Isto, claro está, do ponto de vista de alguém como eu, a viver nos EUA, numa zona pouco comum como destino de emigração portuguesa. Nunca oiço música no autocarro porque tenho esperança de “apanhar” alguém a falar português. Às vezes, lá acontece, normalmente português do Brasil, e eu fico de coração cheio! Acontece-me mais ou menos o mesmo quando alguém me consegue dizer uma frase inteira em português e eu até consigo entender (fico emocionada ao ponto de quase chorar). O pior é mesmo quando um cantor português vem fazer um espetáculo por estas bandas. O último concerto de um cantor português a que decidi ir foi o do António Zambujo. E não é que eu seja grande fã mas chorei quase do princípio ao fim do concerto, simplesmente porque, neste caso, a música me fez pensar em muitas coisas que me fazem falta e uma delas, talvez das mais importantes, é poder expressar-me na minha língua, cá à minha maneira, sem ter de pensar sempre no que faz mais sentido em inglês.
Tudo isto para dizer, que concordo contigo, a nossa ligação emocional à língua e à ortografia é indiscutível. O que é necessário é compreender que a língua precisa de evoluir independentemente dessa ligação. Se já não escrevemos pharmacia, para quê escrever óptimo?
Mais uma vez, parabéns, continua e muitas felicidades!
Rita
Muito obrigado, Rita! Fico muito contente com o teu comentário e com o testemunho dessa ligação emocional à língua (que vai, claro está, muito além da ortografia). Muitas felicidades para a tua vida nos EUA!
Xi… Uma opinião (seja ela qual for) sobre o AO? É pá… o comentarista/bloguista está a picar um vespeiro com um pau…. 🙂
Uma das noções que melhor se aplica ao AO, é:
Aquando da ‘introdução’ dos automóveis, houve muita gente que referiu que numca iriam deixar de usar os cavalos por troca com aquelas coisas barulhentas e malcheirosas!
E realmente nunca trocaram!
E depois morreram!
Sem dúvida, é assunto para duelos ao amanhecer. 🙂
É! Até já ninguém escreve em inglês. Parece que vão começar a escrever em brasileiro…
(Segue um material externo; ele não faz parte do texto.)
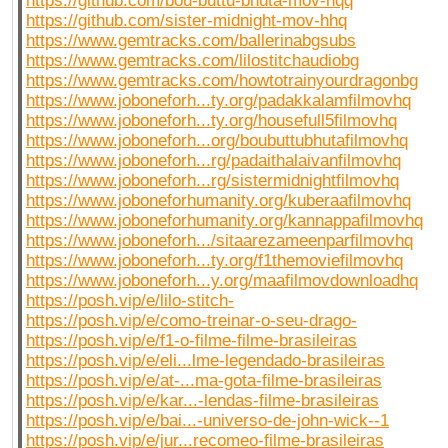
https://github.com/bou-buttu-bhuta-mov-hqq
https://github.com/sister-midnight-mov-hhq
https://www.gemtracks.com/ballerinabgsubs
https://www.gemtracks.com/lilostitchaudiobg
https://www.gemtracks.com/howtotrainyourdragonbg
https://www.joboneforh...ty.org/padakkalamfilmovhq
https://www.joboneforh...ty.org/housefull5filmovhq
https://www.joboneforh...org/boubuttubhutafilmovhq
https://www.joboneforh...rg/padaithalaivanfilmovhq
https://www.joboneforh...rg/sistermidnightfilmovhq
https://www.joboneforhumanity.org/kuberaafilmovhq
https://www.joboneforhumanity.org/kannappafilmovhq
https://www.joboneforh.../sitaarezameenparfilmovhq
https://www.joboneforh...ty.org/f1themoviefilmovhq
https://www.joboneforh...y.org/maafilmovdownloadhq
https://posh.vip/e/lilo-stitch-
https://posh.vip/e/como-treinar-o-seu-drago-
https://posh.vip/e/f1-o-filme-filme-brasileiras
https://posh.vip/e/eli...lme-legendado-brasileiras
https://posh.vip/e/at-...ma-gota-filme-brasileiras
https://posh.vip/e/kar...-lendas-filme-brasileiras
https://posh.vip/e/bai...-universo-de-john-wick--1
https://posh.vip/e/jur...recomeo-filme-brasileiras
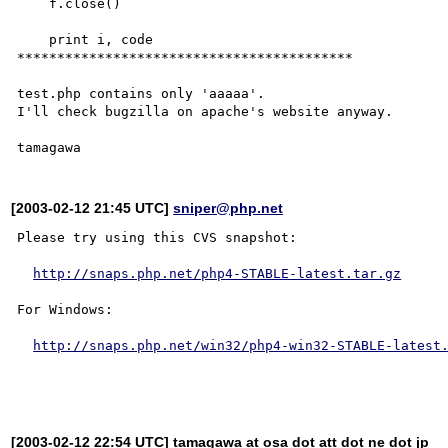
    f.close()

    print i, code

******************************************

test.php contains only 'aaaaa'.

I'll check bugzilla on apache's website anyway.

[2003-02-12 21:45 UTC]
sniper@php.net
Please try using this CVS snapshot:

http://snaps.php.net/php4-STABLE-latest.tar.gz
For Windows:

http://snaps.php.net/win32/php4-win32-STABLE-latest
[2003-02-12 22:54 UTC] tamagawa at osa dot att dot ne dot jp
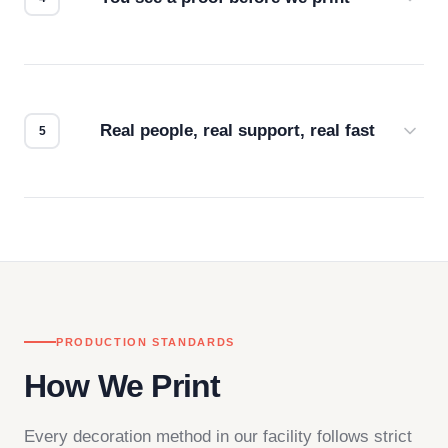
Every order gets a digital proof. You approve it.
We don't start production until you're satisfied with
how it looks.
Real people, real support, real fast
Questions don't go to a queue. Our team is based
in downtown Los Angeles and responds directly
— by phone, email, or chat.
PRODUCTION STANDARDS
How We Print
Every decoration method in our facility follows strict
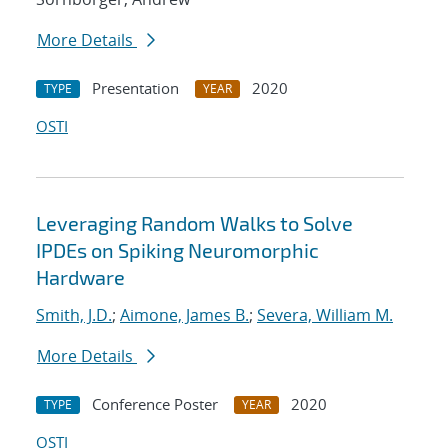
More Details
Presentation
2020
TYPE
YEAR
OSTI
Leveraging Random Walks to Solve
IPDEs on Spiking Neuromorphic
Hardware
Smith, J.D.
;
Aimone, James B.
;
Severa, William M.
More Details
Conference Poster
2020
TYPE
YEAR
OSTI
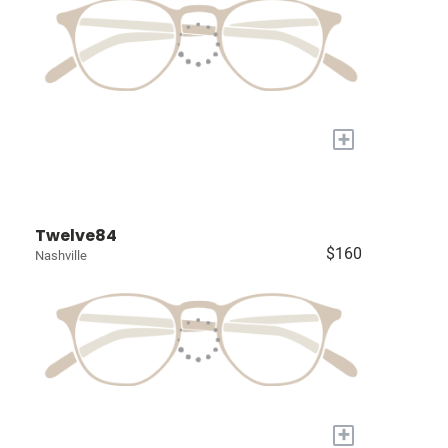
+
Twelve84
$160
Nashville
+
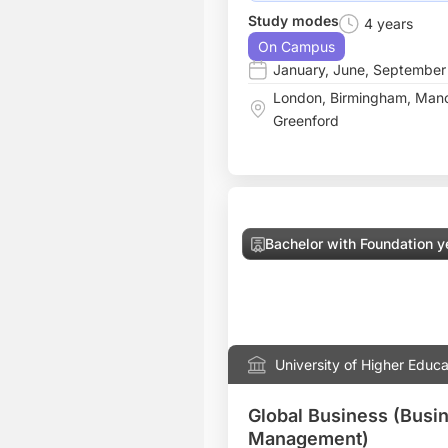
Study modes
4 years
On Campus
January
,
June
,
September
London
,
Birmingham
,
Manc
Greenford
Bachelor with Foundation y
University of Higher Educa
Global Business (Busi
Management)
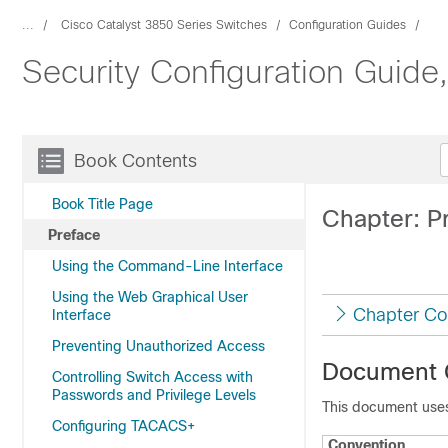
...
Cisco Catalyst 3850 Series Switches
Configuration Guides
Security Configuration Guide
Book Contents
Book Title Page
Chapter: P
Preface
Using the Command-Line Interface
Using the Web Graphical User
Chapter Co
Interface
Preventing Unauthorized Access
Document 
Controlling Switch Access with
Passwords and Privilege Levels
This document uses
Configuring TACACS+
Convention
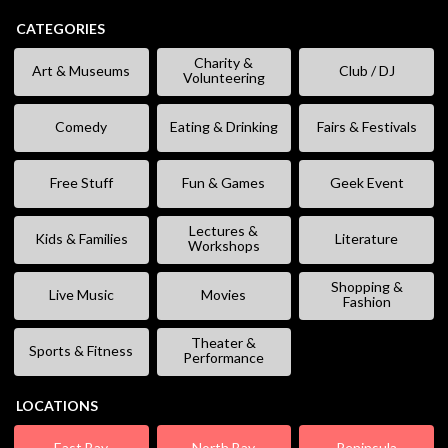
CATEGORIES
Charity &
Art & Museums
Club / DJ
Volunteering
Comedy
Eating & Drinking
Fairs & Festivals
Free Stuff
Fun & Games
Geek Event
Lectures &
Kids & Families
Literature
Workshops
Shopping &
Live Music
Movies
Fashion
Theater &
Sports & Fitness
Performance
LOCATIONS
East Bay
North Bay
Peninsula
A “evolução de uma língua” quanto à ortografia consiste na sua…. estabilização. Por isso, o inglês, onde não há analfabetos há mais de um século, não “evolui” e é igualinho ao que era há 150 anos.
Essa estabilização, exige a ausência de erros e a ausência de erros apenas é possível quanto o acesso à norma é sólido e fácil – o que que dizer, quando houve uma uma completa e eficaz escolarização.
Ora, em Portugal estamos longe disso, apesar da propaganda: ainda há dias o ministro do ensino superior deu pontapés na gramática na Assembleia da República – algo impossível de acontecer num país avançado.